Patients who will undergo general anesthesia and patients whose joint fluid will be tested for glucose levels may need to fast before arthrocentesis. Most patients do not need to fast.

See Anesthesia for Orthopedic Surgery

Patients may also want to ask their doctors if arthrocentesis will affect their ability to drive or do other essential tasks in the hours following the procedure. For example, a patient whose right knee joint is aspirated may need someone to drive him or her home.


Arthrocentesis (Joint Aspiration) Procedure

Arthrocentesis is an in-office procedure that typically takes just 5 to 10 minutes. The steps are as follows:

  • The patient is asked to sit or lie down in a position that is comfortable and gives the doctor easy access to joint. For example, when aspirating the knee, the patient is asked to recline with the leg relaxed and straightened or at a slight angle. If the knee is at an angle, a towel may be put underneath the knee for support.
  • The doctor will use a pen to mark the spot where the needle puncture is to be made.
  • The skin around the needle puncture site is thoroughly cleaned.
  • Occasionally, a doctor will use ultrasound or other medical imaging to help guide the needle into the joint space.1
    • If ultrasound is being used, a gel will be applied to a small area of skin near the needle puncture site, and a technician will gently press a hand-held ultrasound transducer against the gel-covered skin. An image of the joint space will be projected onscreen for the doctor to see.
  • An anesthetic such as lidocaine may be injected or a numbing agent called ethyl chloride may be sprayed onto the skin. Sometimes both an injectable anesthetic and a topical agent will be used.
    • General anesthesia or a sedative may be used if the joint being aspirated is deep (e.g. hip) or if the patient is particularly anxious or cannot remain still and relaxed for the procedure (e.g. a child).
  • Once the area is numbed, the doctor will enter a needle into the affected joint or bursa. The needle will have an attached syringe. As the doctor pulls back on the syringe’s plunger, the syringe will fill with joint fluid.
  • If arthrocentesis is to be followed by a corticosteroid injection or viscosupplementation, then the needle may remain in the joint while the syringe containing joint fluid is gently detached and a new syringe filled with medication is attached. The medication is then injected into the joint.
    • Medication should not be injected unless there is already a certain diagnosis.
  • The needle is withdrawn and the area is bandaged.

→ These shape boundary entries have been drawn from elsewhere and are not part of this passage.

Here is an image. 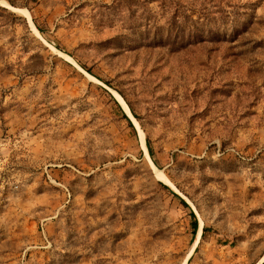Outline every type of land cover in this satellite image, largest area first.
Wrapping results in <instances>:
<instances>
[{
	"label": "rangeland",
	"instance_id": "rangeland-1",
	"mask_svg": "<svg viewBox=\"0 0 264 264\" xmlns=\"http://www.w3.org/2000/svg\"><path fill=\"white\" fill-rule=\"evenodd\" d=\"M259 262L264 0H0V264Z\"/></svg>",
	"mask_w": 264,
	"mask_h": 264
},
{
	"label": "trees",
	"instance_id": "trees-1",
	"mask_svg": "<svg viewBox=\"0 0 264 264\" xmlns=\"http://www.w3.org/2000/svg\"><path fill=\"white\" fill-rule=\"evenodd\" d=\"M124 117L127 119V117H126V115H124ZM131 124V123H130ZM147 144V143H146ZM148 146V145H147ZM148 151H149V155H152V152H151V149L148 147ZM173 193V192H172ZM179 200H180V202L183 204V205H185V206H187V204H186V202L183 200V199H181L177 194H175V193H173ZM190 214H191V216H192V218H193V221H192V224H193V227L194 228H196V226H197V221H196V218H195V215H194V213L192 212V211H190ZM206 230V228L205 227H203V231H205Z\"/></svg>",
	"mask_w": 264,
	"mask_h": 264
},
{
	"label": "bare ground",
	"instance_id": "bare-ground-1",
	"mask_svg": "<svg viewBox=\"0 0 264 264\" xmlns=\"http://www.w3.org/2000/svg\"><path fill=\"white\" fill-rule=\"evenodd\" d=\"M33 26V25H32ZM34 28V27H33ZM36 30V29H35ZM142 145H143V143H142ZM144 149V148H143ZM145 150L147 151V149H146V146H145ZM146 159L153 165V162H152V160H151V158H150V156H149V154H148V152H146ZM154 166V165H153ZM157 172V171H156ZM257 264H260V262L259 263H257Z\"/></svg>",
	"mask_w": 264,
	"mask_h": 264
},
{
	"label": "water",
	"instance_id": "water-1",
	"mask_svg": "<svg viewBox=\"0 0 264 264\" xmlns=\"http://www.w3.org/2000/svg\"><path fill=\"white\" fill-rule=\"evenodd\" d=\"M95 77V76H94ZM98 79V78H97ZM103 83V82H102ZM104 84V83H103ZM102 85V84H101ZM103 86H105V87H107L106 85H103ZM128 116V115H127ZM132 122V121H131ZM133 123V122H132ZM148 149V148H147ZM149 152V151H148ZM151 157V156H150ZM190 256V255H189Z\"/></svg>",
	"mask_w": 264,
	"mask_h": 264
}]
</instances>
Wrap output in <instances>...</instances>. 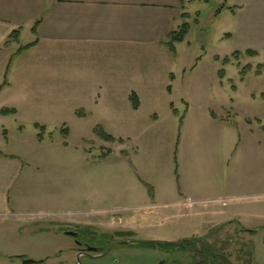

The procedure may be uncomfortable but this discomfort should be short-lived. Once it is complete, the sample of joint fluid (synovial fluid) may undergo analysis. A patient should ask his or her doctor when and how the lab results will be made available.

See What Is a Synovial Joint?


  • 1.Sibbitt WL Jr, Kettwich LG, Band PA, Chavez-Chiang NR, DeLea SL, Haseler LJ, et al. Does ultrasound guidance improve the outcomes of arthrocentesis and corticosteroid injection of the knee?. Scand J Rheumatol. Feb 2012;41(1):66-72. [Medline].